TEXTO FORNECIDO —
»»

POR HELENA OLIVEIRA
José Ricardo Gonçalves, sócio da PLMJ Advogados, foi o orador convidado no seminário realizado pelo VER, em parceria com a ACEGE e com a EDP, para falar das implicações legais da nova Lei n.º 73/2017, de 16 de Agosto de 2017, que entrou em vigor no passado dia 1 de Outubro e que vem reforçar o quadro legislativo para a prevenção da prática de assédio no trabalho, tanto no sector privado como na Administração Pública.

««

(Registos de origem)
»»

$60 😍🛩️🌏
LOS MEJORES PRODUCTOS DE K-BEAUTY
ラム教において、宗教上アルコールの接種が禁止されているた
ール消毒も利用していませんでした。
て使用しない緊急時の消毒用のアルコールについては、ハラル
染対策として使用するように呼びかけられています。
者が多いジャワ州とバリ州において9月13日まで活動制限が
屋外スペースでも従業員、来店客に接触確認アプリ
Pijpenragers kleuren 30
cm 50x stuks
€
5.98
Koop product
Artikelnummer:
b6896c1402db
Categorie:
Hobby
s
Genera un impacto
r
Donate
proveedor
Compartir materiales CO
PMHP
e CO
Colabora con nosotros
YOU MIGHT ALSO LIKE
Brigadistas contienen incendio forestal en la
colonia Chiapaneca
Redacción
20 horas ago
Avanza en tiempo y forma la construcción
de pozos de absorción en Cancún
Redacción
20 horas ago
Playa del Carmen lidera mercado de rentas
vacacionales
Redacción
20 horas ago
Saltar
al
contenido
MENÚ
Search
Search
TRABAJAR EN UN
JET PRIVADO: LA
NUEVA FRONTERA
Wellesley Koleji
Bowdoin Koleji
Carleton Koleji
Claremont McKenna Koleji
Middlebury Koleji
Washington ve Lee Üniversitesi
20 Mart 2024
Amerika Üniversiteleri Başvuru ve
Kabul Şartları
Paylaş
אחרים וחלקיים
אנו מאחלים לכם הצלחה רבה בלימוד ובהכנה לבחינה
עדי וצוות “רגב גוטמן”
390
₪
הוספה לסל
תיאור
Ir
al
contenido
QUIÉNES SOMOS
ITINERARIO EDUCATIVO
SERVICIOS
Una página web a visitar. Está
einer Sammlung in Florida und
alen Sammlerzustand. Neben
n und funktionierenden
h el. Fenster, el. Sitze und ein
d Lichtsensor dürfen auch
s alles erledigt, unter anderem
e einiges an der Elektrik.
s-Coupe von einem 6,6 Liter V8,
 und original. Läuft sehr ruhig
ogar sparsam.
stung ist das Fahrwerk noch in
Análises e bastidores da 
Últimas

««

QUESTÕES SOBRE O MATERIAL —
A: Responda, com base no texto sobre a nova lei do assédio no trabalho:
(i) De que sociedade de advogados é sócio o orador convidado?
(ii) Em que dia entrou em vigor a nova lei?
(iii) Em que setores a lei reforça a prevenção do assédio?
B: Extraia do texto sobre a nova lei do assédio no trabalho, sem alterar nada, a parte que começa nas palavras "POR HELENA OLIVEIRA" e acaba em "na Administração Pública.".
As linhas são material separado do texto.

RESPOSTAS ÀS QUESTÕES —
A:
(i) PLMJ Advogados.
(ii) No dia 1 de Outubro.
(iii) No sector privado e na Administração Pública.

B:
POR HELENA OLIVEIRA
José Ricardo Gonçalves, sócio da PLMJ Advogados, foi o orador convidado no seminário realizado pelo VER, em parceria com a ACEGE e com a EDP, para falar das implicações legais da nova Lei n.º 73/2017, de 16 de Agosto de 2017, que entrou em vigor no passado dia 1 de Outubro e que vem reforçar o quadro legislativo para a prevenção da prática de assédio no trabalho, tanto no sector privado como na Administração Pública.